### Items listed in a dataset

#####

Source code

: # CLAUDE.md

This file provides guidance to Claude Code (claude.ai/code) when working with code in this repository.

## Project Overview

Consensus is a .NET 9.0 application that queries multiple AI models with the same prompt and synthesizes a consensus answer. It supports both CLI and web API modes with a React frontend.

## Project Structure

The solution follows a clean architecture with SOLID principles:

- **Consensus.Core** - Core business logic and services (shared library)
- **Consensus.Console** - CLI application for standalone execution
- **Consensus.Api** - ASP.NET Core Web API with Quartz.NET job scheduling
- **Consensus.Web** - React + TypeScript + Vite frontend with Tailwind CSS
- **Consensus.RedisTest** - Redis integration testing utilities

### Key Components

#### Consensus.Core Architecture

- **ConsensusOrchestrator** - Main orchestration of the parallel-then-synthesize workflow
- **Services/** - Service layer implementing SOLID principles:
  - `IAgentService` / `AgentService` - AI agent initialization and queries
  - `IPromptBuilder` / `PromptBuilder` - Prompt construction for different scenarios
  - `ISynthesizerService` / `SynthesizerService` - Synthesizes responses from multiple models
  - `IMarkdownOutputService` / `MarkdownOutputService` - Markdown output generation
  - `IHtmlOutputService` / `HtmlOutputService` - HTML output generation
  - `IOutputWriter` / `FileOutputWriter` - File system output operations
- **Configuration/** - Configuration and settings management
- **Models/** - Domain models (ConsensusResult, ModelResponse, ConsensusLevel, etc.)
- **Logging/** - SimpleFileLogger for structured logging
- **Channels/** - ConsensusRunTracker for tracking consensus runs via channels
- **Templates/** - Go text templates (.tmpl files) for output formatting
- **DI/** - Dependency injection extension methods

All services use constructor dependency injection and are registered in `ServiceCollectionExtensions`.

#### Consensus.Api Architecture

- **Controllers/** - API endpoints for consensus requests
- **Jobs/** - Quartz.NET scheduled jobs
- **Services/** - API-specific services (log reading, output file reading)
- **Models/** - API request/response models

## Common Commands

#####

### TRY IT
Of all the entries above, retype exactly the lines from the line with "initialization and queries" to the line with "- **Channels/** - ConsensusRunTracker", both included, and no others.

### EXERCISE OUTPUT
  - `IAgentService` / `AgentService` - AI agent initialization and queries
  - `IPromptBuilder` / `PromptBuilder` - Prompt construction for different scenarios
  - `ISynthesizerService` / `SynthesizerService` - Synthesizes responses from multiple models
  - `IMarkdownOutputService` / `MarkdownOutputService` - Markdown output generation
  - `IHtmlOutputService` / `HtmlOutputService` - HTML output generation
  - `IOutputWriter` / `FileOutputWriter` - File system output operations
- **Configuration/** - Configuration and settings management
- **Models/** - Domain models (ConsensusResult, ModelResponse, ConsensusLevel, etc.)
- **Logging/** - SimpleFileLogger for structured logging
- **Channels/** - ConsensusRunTracker for tracking consensus runs via channels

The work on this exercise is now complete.